Assignment ▸
The result should be a word-for-word retyping of the entries below, free of pictures.

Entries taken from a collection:
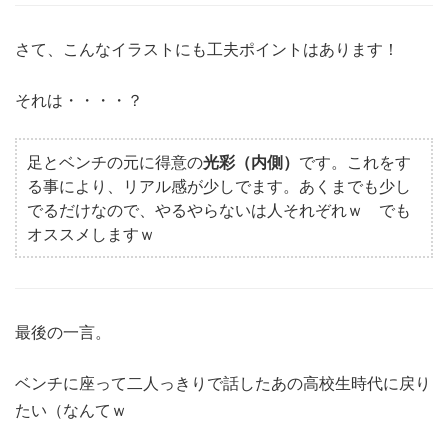
さて、こんなイラストにも工夫ポイントはあります！
それは・・・・？
足とベンチの元に得意の
光彩（内側）
です。これをす
る事により、リアル感が少しでます。あくまでも少し
でるだけなので、やるやらないは人それぞれｗ でも
オススメしますｗ
最後の一言。
ベンチに座って二人っきりで話したあの高校生時代に戻り
たい（なんてｗ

Written response ▸
さて、こんなイラストにも工夫ポイントはあります！
それは・・・・？
足とベンチの元に得意の
光彩（内側）
です。これをす
る事により、リアル感が少しでます。あくまでも少し
でるだけなので、やるやらないは人それぞれｗ でも
オススメしますｗ
最後の一言。
ベンチに座って二人っきりで話したあの高校生時代に戻り
たい（なんてｗ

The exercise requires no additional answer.